Landtag weiterhin eine Großbaustelle
Nacharbeiten dauern voraussichtlich bis Sommer 2019
2654 45919 2671 56769 2696 12836 2656 12076 HANNOVER – Kurz glaubten die Mitarbeiter in der Poststelle des Landtags bei dem lauten Knall an einen Pistolenschuss. Nach dem ersten Schrecken wurde klar: Eine Glastür hatte mit Knalleffekt ihren Dienst quittiert. Auch mehr als ein Jahr nach der Eröffnung des runderneuerten Landtags in Hannovers Innenstadt ist das niedersächsische Parlament eine Baustelle: Hinter den Portikussäulen des Leineschlosses klemmt es noch an vielen Stellen.
Besucher hatten es schon mit streikenden Türen, stickiger Luft auf der Tribüne oder schlechter Akustik zu tun. Nichts Ungewöhnliches bei einem Projekt dieser Größenordnung, heißt es aus dem für das Baumanagement zuständigen Finanzministerium. Immerhin hatte der etwa dreijährige Umbau knapp 60 Millionen Euro gekostet – da sei „Nachjustierungsbedarf“normal. Bei dem Umbau wurden etwa 4000 Kubikmeter Beton, 350 Tonnen Stahl und 300 Kilometer Kabel verbaut. Das gesamte Innenleben des 1962 eröffneten und unter Denkmalschutz stehenden Saals war ausgetauscht worden, aus dem fensterlosen Klotz wurde ein lichtdurchflutetes Parlament.

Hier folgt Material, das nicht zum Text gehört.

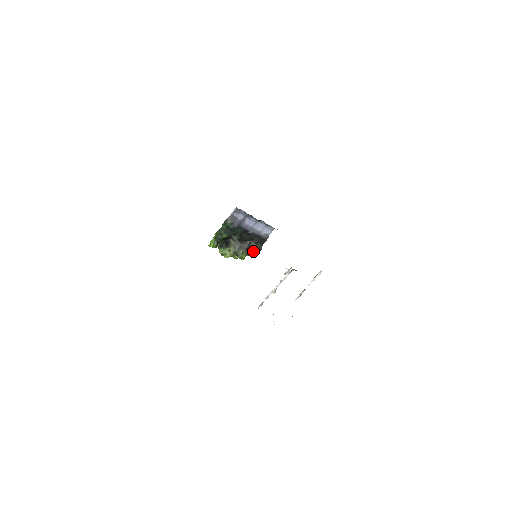
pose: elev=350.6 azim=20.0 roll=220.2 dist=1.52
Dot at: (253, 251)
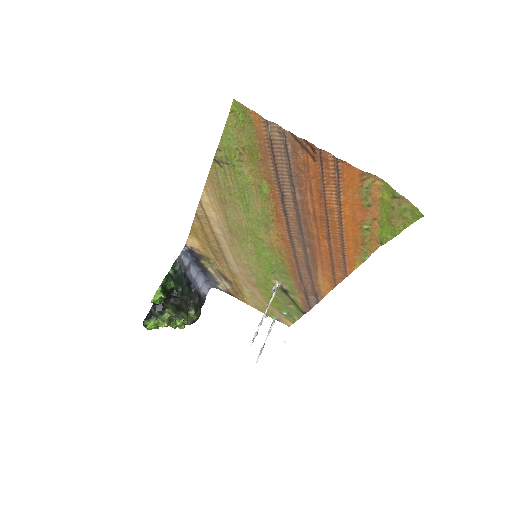
Dot at: (194, 314)
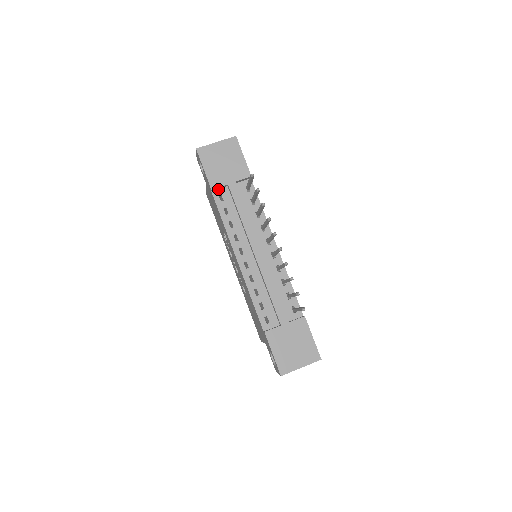
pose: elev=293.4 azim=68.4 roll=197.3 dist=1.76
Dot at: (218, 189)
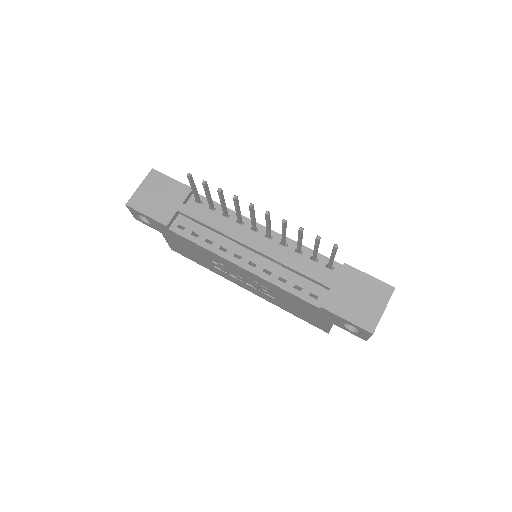
Dot at: (172, 223)
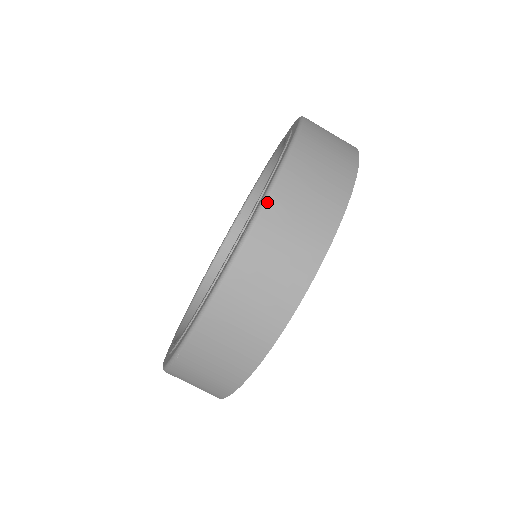
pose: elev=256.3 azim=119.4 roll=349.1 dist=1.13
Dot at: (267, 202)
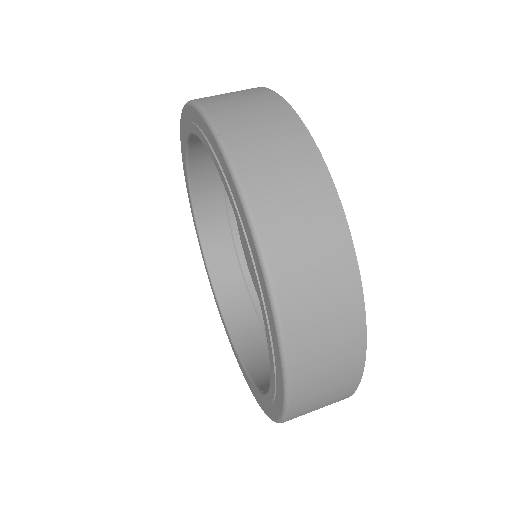
Dot at: occluded
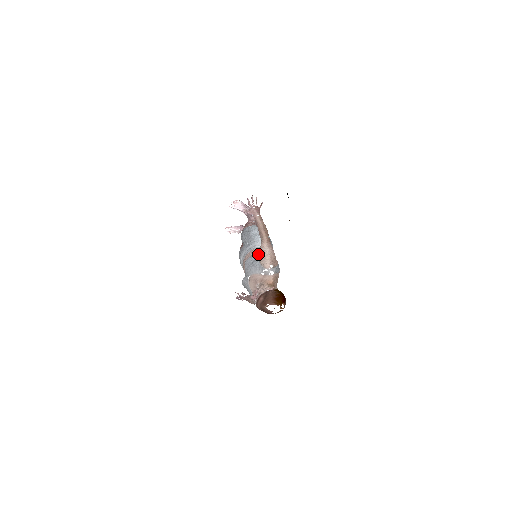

Insbesondere bei der Leittechnik muss nachprogrammiert werden. Ein Experte soll zudem klären, warum einige Türen immer wieder ein zickiges Eigenleben entwickeln.

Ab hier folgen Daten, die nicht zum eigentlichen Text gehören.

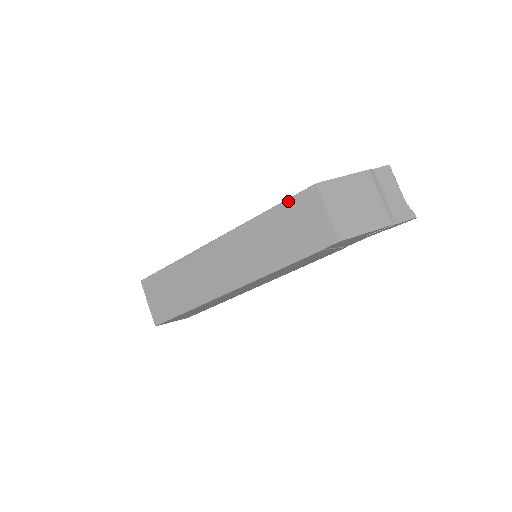
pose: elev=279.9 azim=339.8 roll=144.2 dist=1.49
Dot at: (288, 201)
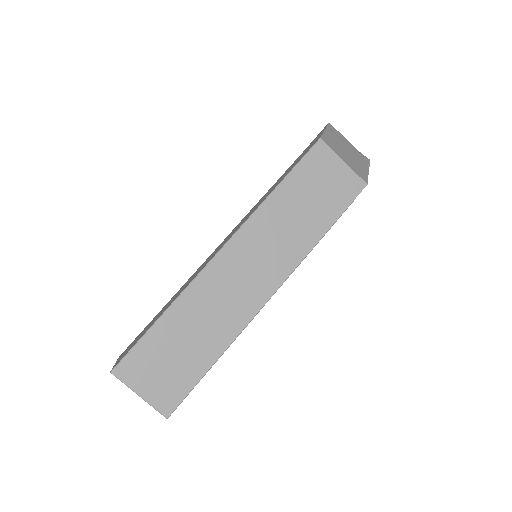
Dot at: (298, 167)
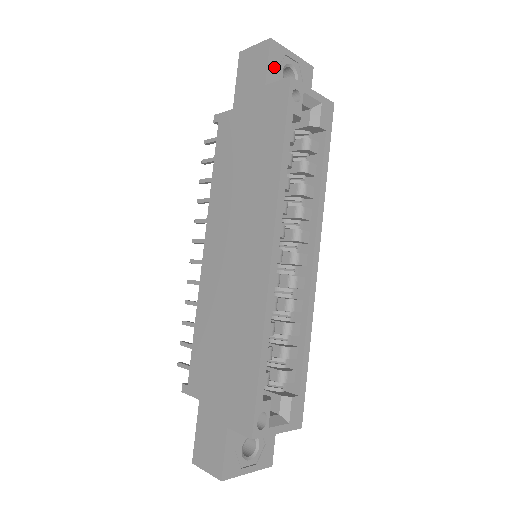
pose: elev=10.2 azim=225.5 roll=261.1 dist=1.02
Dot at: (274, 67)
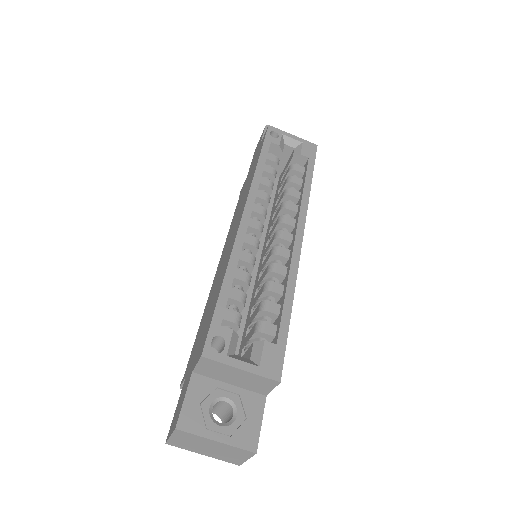
Dot at: occluded
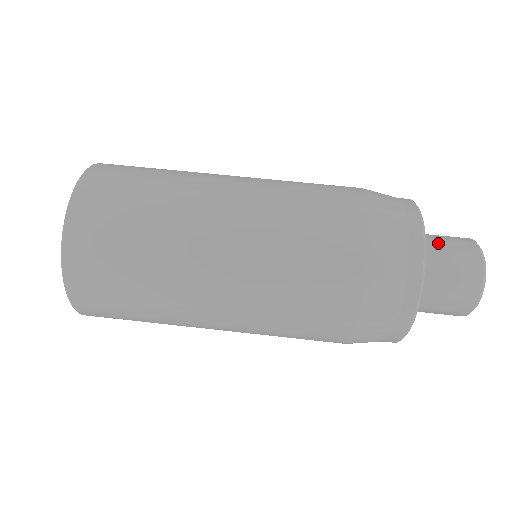
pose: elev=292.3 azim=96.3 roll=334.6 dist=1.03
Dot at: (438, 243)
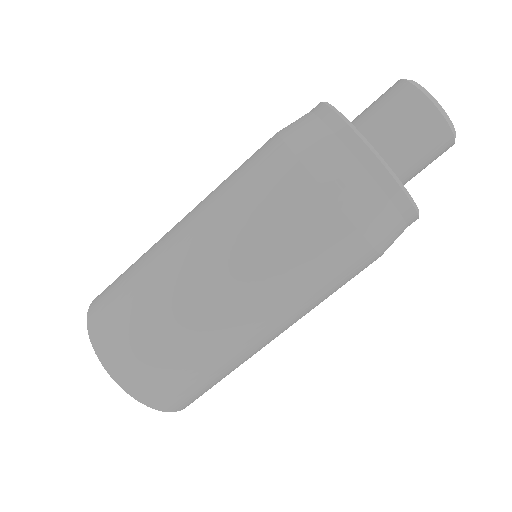
Dot at: (407, 149)
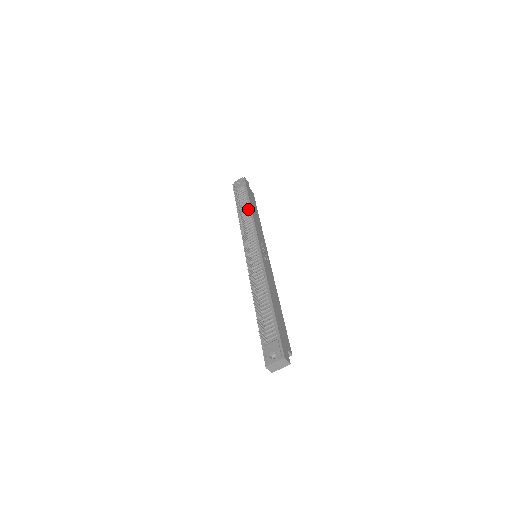
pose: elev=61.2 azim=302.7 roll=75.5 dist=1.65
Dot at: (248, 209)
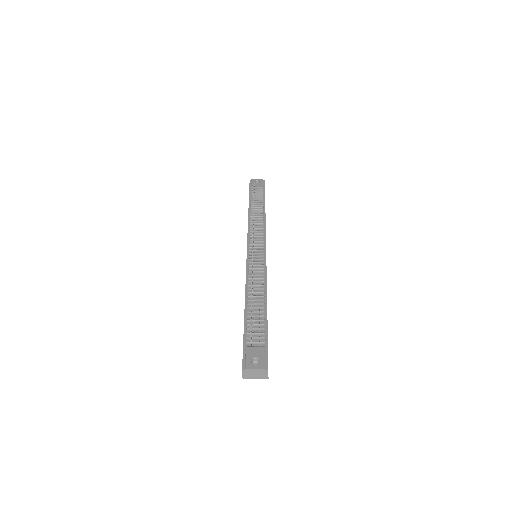
Dot at: (262, 209)
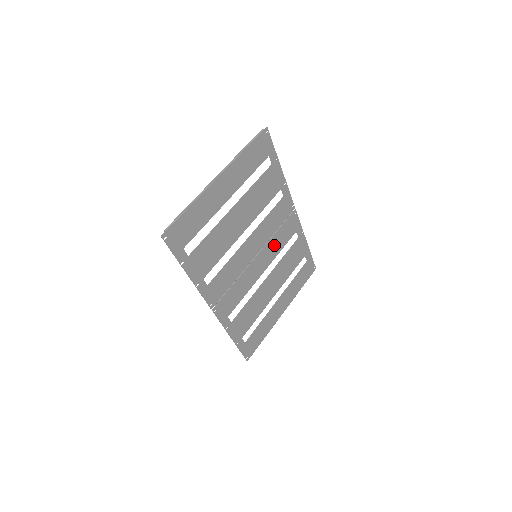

Insgesamt gibt sich das Ministerium aber optimistisch: Von 75 ausgeschriebenen Einzelgewerken für den Plenarsaal stehe nur bei zweien noch die Schlussabnahme aus. Dabei gehe es um „Restleistungen bei den Wandbekleidungen sowie dem Tor zum Behindertenaufzug“, sagte eine Ministeriumssprecherin.
Wenn alle Gewerke schlussgerechnet seien, könne auch abgenommen werden. „Damit ist im Laufe des kommenden Jahres zu rechnen“, sagte die Sprecherin. Allerdings gibt es noch zahlreiche Mängel: Etwa 350 waren es zunächst, inzwischen seien „aktuell noch rund 50 in der Abarbeitung“. Teilweise geht es um Kleinkram wie kaputte Garderobenhaken, lose Trennschienen oder kleine Schäden an Wänden und Fußböden.
Es gibt aber auch größere Probleme: So müssen die Unterdecken in den Fluren noch mal überarbeitet werden: In ihnen verlaufen Leitungen, an deren Hitzebeständigkeit Zweifel bestehen. In der Sommerpause 2019 sollen die letzten Leitungen ausgetauscht werden. Dann dürfte auch die Bestuhlung im Plenarsaal überarbeitet werden. Die Stühle der Abgeordneten sind auf Schienen montiert, die den Sitz bei Nichtnutzung an den Tisch bugsieren. Doch das erweist sich als unpraktisch: Stehen die Parlamentarier beispielsweise für eine Gedenkminute auf, drückt der Stuhl gegen die Beine. Dieser Umbau ist aufwendig.
Der Steuerzahler soll dafür übrigens nicht zur Kasse gebeten werden: „Die Kosten werden den Verursachern des Mangels in Rechnung gestellt“, sagte die Ministeriumssprecherin. Apropos Geld: Offen ist noch ein großer Gerichtsstreit aus der Bauzeit. Der damalige Finanzminister Peter-Jürgen Schneider und der frühere Landtagspräsident Bernd Busemann hatten 2016 der ersten Lüftungsfirma gekündigt. Inzwischen stehen sich Land und Unternehmen vor dem Landgericht Hannover gegenüber. Ein Urteil dürfte aber erst fallen, wenn der Landtag längst fertig ist.